Othman Benhami : «Le hip hop est aussi une école de valeurs à partager»

Othman Benhami : «Le hip hop est aussi une école de valeurs à partager»


ALM : Pourquoi «Hip hop Madrassa» comme titre pour cet événement? Le hip hop est-il finalement une école, «Madrassa» ?
Othman Benhami :  Le hip hop, c’est une culture et toute culture est une école. A travers, «Hip hop Madrassa», nous souhaitons pallier le côté éphémère de tant de festivals, approfondir le volet instructif, et pourquoi pas formateur, auxquels peuvent se limiter de simples rencontres musicales. Ainsi il sera question d’ateliers de perfectionnement et d’encadrement destinés à peaufiner le talent des jeunes. Nous souhaitons aider ces derniers à exploiter leur potentiel et à réussir à s’exprimer plus facilement. C’est une formation-accès sur six ateliers, le Djing, la présence scénique, les techniques d’écriture, la break-dance, graffiti sans oublier le MAO ( musique assistée par ordinateur).

Comment se sont déroulées les premières journées ? Et qu’est -ce qui marquera les prochaines?
Déjà que pour la première journée, l’on a reçu quelque 80 candidats venus en plus de Meknès, de Taza et Fès. Notre aspiration est que cette manifestation devienne un rendez-vous annuel, qui s’élargit à plusieurs autres villes du Royaume.

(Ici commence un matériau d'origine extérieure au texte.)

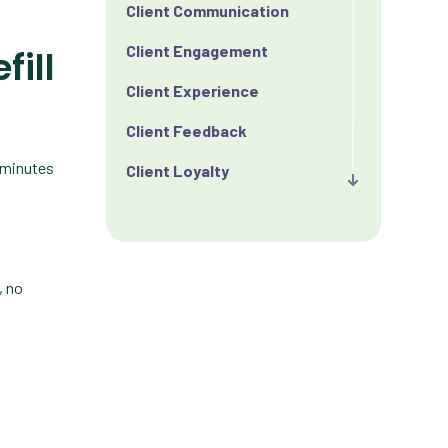
Client Communication
Client Engagement
fill
Client Experience
Client Feedback
0 minutes
Client Loyalty
Client Retention
Client Satisfaction
, no
Client Value
Communication
Custom Analytics
Custom Reporting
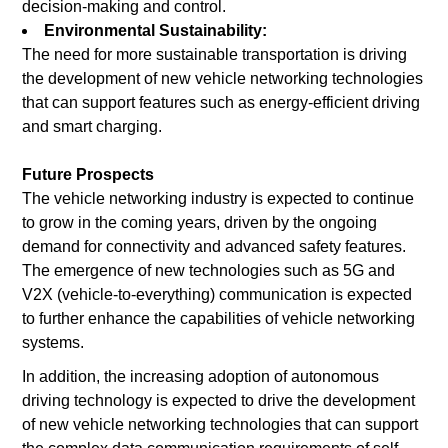
decision-making and control.
Environmental Sustainability:
The need for more sustainable transportation is driving
the development of new vehicle networking technologies
that can support features such as energy-efficient driving
and smart charging.
Future Prospects
The vehicle networking industry is expected to continue
to grow in the coming years, driven by the ongoing
demand for connectivity and advanced safety features.
The emergence of new technologies such as 5G and
V2X (vehicle-to-everything) communication is expected
to further enhance the capabilities of vehicle networking
systems.
In addition, the increasing adoption of autonomous
driving technology is expected to drive the development
of new vehicle networking technologies that can support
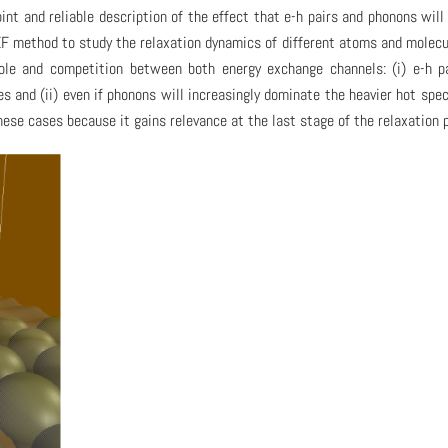
int and reliable description of the effect that e-h pairs and phonons will
F method to study the relaxation dynamics of different atoms and molecu
role and competition between both energy exchange channels: (i) e-h p
 and (ii) even if phonons will increasingly dominate the heavier hot spec
these cases because it gains relevance at the last stage of the relaxation 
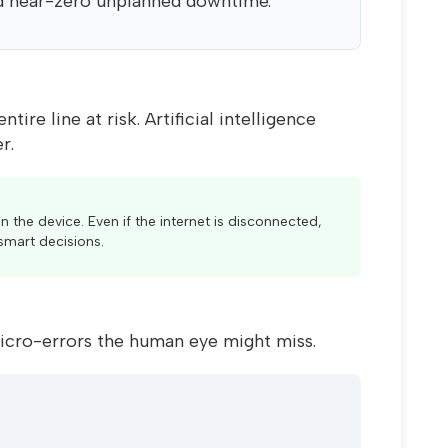
d near-zero unplanned downtime.
re line at risk. Artificial intelligence
r.
n the device. Even if the internet is disconnected,
smart decisions.
icro-errors the human eye might miss.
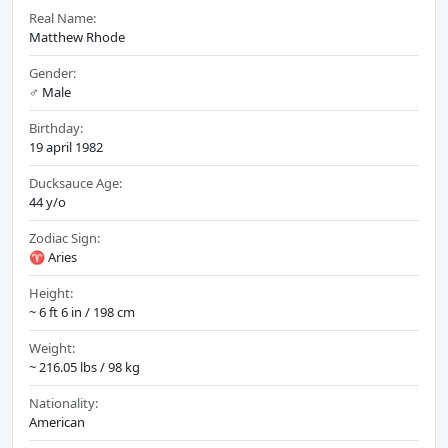
Real Name:
Matthew Rhode
Gender:
♂️ Male
Birthday:
19 april 1982
Ducksauce Age:
44 y/o
Zodiac Sign:
♈ Aries
Height:
~ 6 ft 6 in / 198 cm
Weight:
~ 216.05 lbs / 98 kg
Nationality:
American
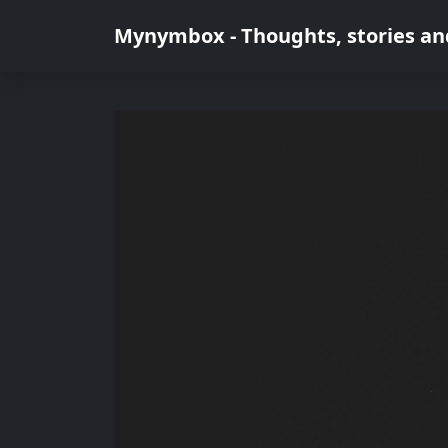
Mynymbox - Thoughts, stories an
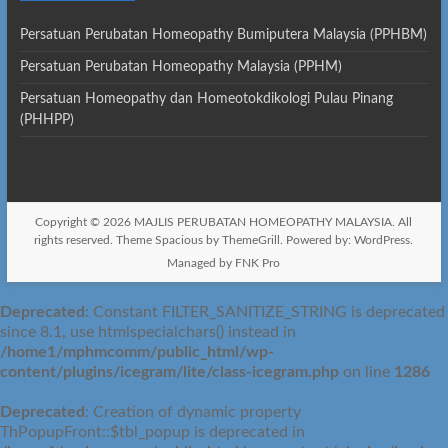
Persatuan Perubatan Homeopathy Bumiputera Malaysia (PPHBM)
Persatuan Perubatan Homeopathy Malaysia (PPHM)
Persatuan Homeopathy dan Homeotokdikologi Pulau Pinang
(PHHPP)
Copyright © 2026
MAJLIS PERUBATAN HOMEOPATHY MALAYSIA
. All
rights reserved. Theme
Spacious
by ThemeGrill. Powered by:
WordPress
.
Managed by FNK Pro
Deprecated
: Constant FILTER_SANITIZE_STRING is deprecated
since 8.1, use htmlspecialchars() instead in
/home1/mphmcomm/public_html/wp-
content/plugins/icegram/lite/class-icegram.php
on line
1286
Deprecated
: Creation of dynamic property
ThPopupFront::$tbl_popup is deprecated in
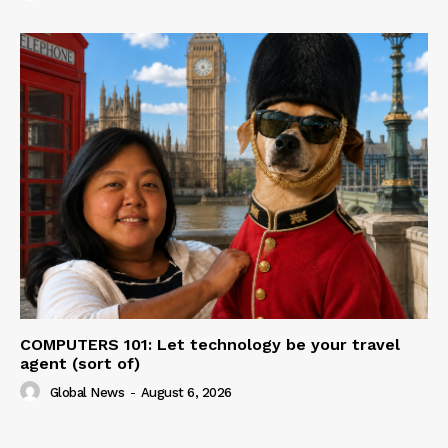
COMPUTERS 101: Let technology be your travel
agent (sort of)
Global News
-
August 6, 2026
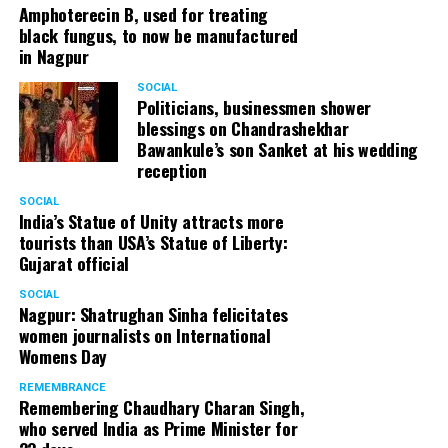
Amphoterecin B, used for treating
black fungus, to now be manufactured
in Nagpur
SOCIAL
Politicians, businessmen shower
blessings on Chandrashekhar
Bawankule’s son Sanket at his wedding
reception
SOCIAL
India’s Statue of Unity attracts more
tourists than USA’s Statue of Liberty:
Gujarat official
SOCIAL
Nagpur: Shatrughan Sinha felicitates
women journalists on International
Womens Day
REMEMBRANCE
Remembering Chaudhary Charan Singh,
who served India as Prime Minister for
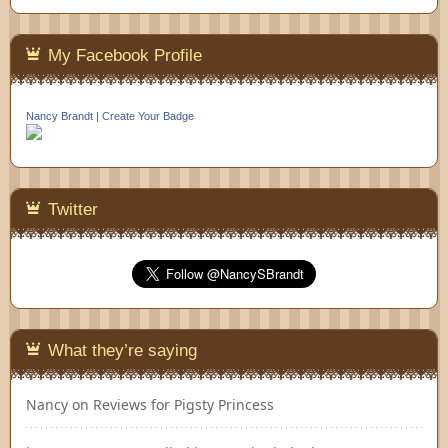
My Facebook Profile
Nancy Brandt
|
Create Your Badge
Twitter
What they’re saying
Nancy
on
Reviews for Pigsty Princess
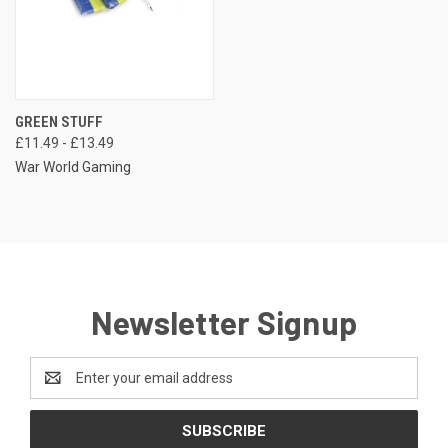
GREEN STUFF
£11.49 - £13.49
War World Gaming
Newsletter Signup
Email
Address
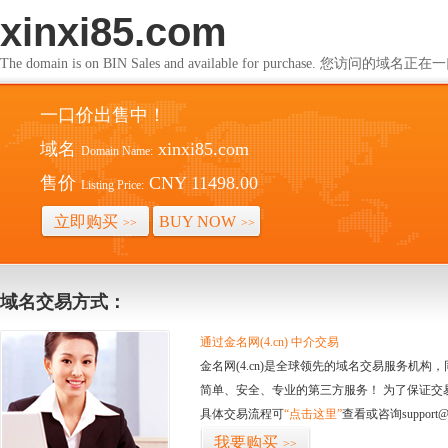
xinxi85.com
The domain is on BIN Sales and available for purchase. 您访问的
一口价出售中！
域名
xinxi85.com
Domain Name:
售价
CNY 11498.00
Listing Price:
立即购买
BUY NOW
>>
>>
域名交易方式：
通过金名网(4.cn) 中介交易
金名网(4.cn)是全球领先的域名交易服务机
简单、安全、专业的第三方服务！ 为了保证交
具体交易流程可
“点击这里”
查看或咨询support@
我要购买
>>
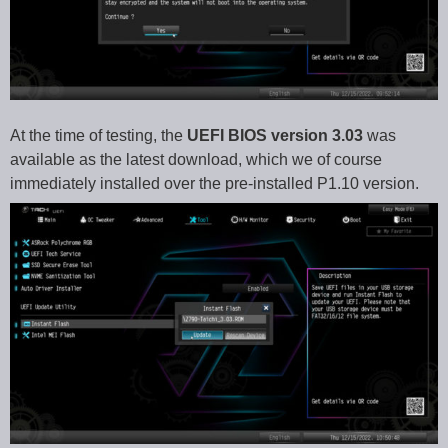
At the time of testing, the
UEFI BIOS version 3.03
was
available as the latest download, which we of course
immediately installed over the pre-installed P1.10 version.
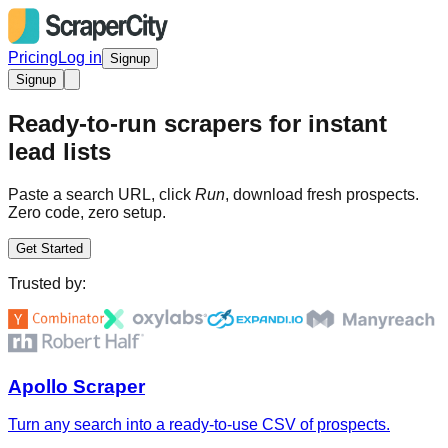
Pricing
Log in
Signup
Signup
Ready-to-run scrapers for instant
lead lists
Paste a search URL, click
Run
, download fresh prospects.
Zero code, zero setup.
Get Started
Trusted by:
Apollo Scraper
Turn any search into a ready-to-use CSV of prospects.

Aussi cette manifestation se clôturera par le concert de «Scred Connexion», un groupe expérimenté et présent dans la scène du hip hop français depuis les années 90. Plusieurs de ses membres ont fait office de formateurs aux côtés d’autres artistes marocains et étrangers, des membres des groupes H-kayn et Calibre, ainsi que des producteurs de renom qui ont produit des figures du rap comme Diams et Bouba…

Comment est née cette initiative ?
Cette initiative est née de la rencontre entre l’association Urbain Style (à l’origine de H-Kayn) et l’association Art D’waz France qui partage nos convictions et avec laquelle on a jumelé nos efforts. On essaie de se détacher de cet égoïsme qui prévaut dans la carrière d’un artiste et qui consiste à ne s’intéresser qu’à sa propre réussite. On essaie de partager gracieusement toute l’expérience qu’on a acquise parce que le hip hop est aussi une école de valeurs à partager. Il faut aussi dire qu’on a bénéficié du soutien de l’Institut français de Meknès, ainsi que du soutien de plusieurs partenaires notamment Air Arabia qui s’est chargé du transport des artistes de France.

Comment évaluez-vous les jeunes rappeurs ?
Bien sûr, il y a plus de talent que lorsque nous étions à nos débuts, parce qu’il y a plus de médiatisation ( Internet et TV) , et plus de moyens techniques ( PC et autres). Mais il faut que les jeunes se démarquent, aient leur propre identité artistique basée sur leur caractère et leur parcours personnel. Mis à part quelques artistes qui sortent du lot, la scène rap cherche toujours sa place. Il faut que les jeunes imposent leur personnalité et arrêtent de suivre la vague. Il ne faut pas faire comme H-Kayn, Bigg ou autres, il faut ramener sa graine.

Quelle est l’actualité de H-Kayn ?
Il y a plein de dates dans diverses scènes à travers le Maroc. Nous préparons aussi trois clips : un clip avec le label Funky Noise et Dj Key, et deux autres coproduits par 2M de titres issus de notre album « H-kaynologie» sorti il y a huit mois.